From the records below, copy out exactly the lines from the one containing "b=283 | 6707.7" to the one containing "elderly woman | 163.8", both included. Add nothing else.
[Start of Attachment]
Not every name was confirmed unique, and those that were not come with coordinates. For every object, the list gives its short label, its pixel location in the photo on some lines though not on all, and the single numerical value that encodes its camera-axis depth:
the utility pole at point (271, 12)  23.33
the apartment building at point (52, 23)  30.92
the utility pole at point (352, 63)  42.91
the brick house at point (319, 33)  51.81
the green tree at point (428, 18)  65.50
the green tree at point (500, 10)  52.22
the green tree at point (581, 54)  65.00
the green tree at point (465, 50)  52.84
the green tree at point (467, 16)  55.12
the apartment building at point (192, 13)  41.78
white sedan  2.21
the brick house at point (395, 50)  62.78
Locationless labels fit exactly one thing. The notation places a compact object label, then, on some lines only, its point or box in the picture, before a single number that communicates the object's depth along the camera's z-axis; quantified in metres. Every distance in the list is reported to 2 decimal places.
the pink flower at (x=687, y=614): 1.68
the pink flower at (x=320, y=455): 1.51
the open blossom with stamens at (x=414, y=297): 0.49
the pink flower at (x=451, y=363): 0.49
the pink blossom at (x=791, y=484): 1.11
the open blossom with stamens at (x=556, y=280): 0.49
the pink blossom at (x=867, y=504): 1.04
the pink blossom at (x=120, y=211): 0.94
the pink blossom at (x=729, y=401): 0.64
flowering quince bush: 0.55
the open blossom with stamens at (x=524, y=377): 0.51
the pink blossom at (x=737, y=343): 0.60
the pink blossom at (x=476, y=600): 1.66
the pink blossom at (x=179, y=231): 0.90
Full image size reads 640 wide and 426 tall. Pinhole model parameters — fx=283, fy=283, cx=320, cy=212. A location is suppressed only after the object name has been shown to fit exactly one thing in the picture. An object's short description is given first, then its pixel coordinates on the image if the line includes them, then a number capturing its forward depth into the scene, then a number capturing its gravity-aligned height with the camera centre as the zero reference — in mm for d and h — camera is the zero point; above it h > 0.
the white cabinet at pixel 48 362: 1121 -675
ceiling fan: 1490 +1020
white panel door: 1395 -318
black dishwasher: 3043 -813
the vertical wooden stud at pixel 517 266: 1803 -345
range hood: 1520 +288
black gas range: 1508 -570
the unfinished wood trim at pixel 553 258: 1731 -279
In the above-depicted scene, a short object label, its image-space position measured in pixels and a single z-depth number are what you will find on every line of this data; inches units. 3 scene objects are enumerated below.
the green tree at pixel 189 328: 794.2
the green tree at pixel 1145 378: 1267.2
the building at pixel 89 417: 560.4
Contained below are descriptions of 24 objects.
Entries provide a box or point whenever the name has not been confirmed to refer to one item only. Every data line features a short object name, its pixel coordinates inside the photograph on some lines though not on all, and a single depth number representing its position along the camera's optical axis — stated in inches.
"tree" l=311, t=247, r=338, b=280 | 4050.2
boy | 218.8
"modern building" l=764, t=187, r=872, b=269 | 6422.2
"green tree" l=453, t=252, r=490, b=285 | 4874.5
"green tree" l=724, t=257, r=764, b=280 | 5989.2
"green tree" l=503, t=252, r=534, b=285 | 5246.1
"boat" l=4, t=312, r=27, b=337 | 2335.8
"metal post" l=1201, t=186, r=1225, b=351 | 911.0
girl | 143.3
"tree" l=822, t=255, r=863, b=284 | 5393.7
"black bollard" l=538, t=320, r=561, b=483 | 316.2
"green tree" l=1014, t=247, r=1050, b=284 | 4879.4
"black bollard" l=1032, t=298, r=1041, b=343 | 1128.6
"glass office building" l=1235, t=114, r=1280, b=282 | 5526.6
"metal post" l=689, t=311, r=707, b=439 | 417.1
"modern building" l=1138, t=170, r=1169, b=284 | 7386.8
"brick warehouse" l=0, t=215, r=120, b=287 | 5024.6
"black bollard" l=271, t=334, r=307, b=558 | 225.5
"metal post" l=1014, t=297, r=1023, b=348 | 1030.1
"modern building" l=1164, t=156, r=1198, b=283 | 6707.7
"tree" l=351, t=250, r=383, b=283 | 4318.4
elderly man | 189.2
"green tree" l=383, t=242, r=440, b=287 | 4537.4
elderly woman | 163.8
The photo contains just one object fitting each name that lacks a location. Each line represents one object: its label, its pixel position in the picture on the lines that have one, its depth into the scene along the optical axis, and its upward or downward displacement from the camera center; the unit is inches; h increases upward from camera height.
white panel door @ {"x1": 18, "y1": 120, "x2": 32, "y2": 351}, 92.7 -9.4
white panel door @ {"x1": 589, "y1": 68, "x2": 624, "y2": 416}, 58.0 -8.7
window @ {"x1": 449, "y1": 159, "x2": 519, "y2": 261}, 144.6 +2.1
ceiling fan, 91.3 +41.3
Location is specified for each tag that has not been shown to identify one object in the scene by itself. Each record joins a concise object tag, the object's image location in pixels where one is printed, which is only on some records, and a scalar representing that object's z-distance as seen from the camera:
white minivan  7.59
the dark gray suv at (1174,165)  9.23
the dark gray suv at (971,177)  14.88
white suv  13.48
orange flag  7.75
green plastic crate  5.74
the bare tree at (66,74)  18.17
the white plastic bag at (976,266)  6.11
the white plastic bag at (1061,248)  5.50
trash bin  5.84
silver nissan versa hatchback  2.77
[End of Attachment]
**Task solution:**
"modern building" l=1164, t=156, r=1198, b=283 | 6707.7
"tree" l=351, t=250, r=383, b=283 | 4318.4
elderly man | 189.2
"green tree" l=383, t=242, r=440, b=287 | 4537.4
elderly woman | 163.8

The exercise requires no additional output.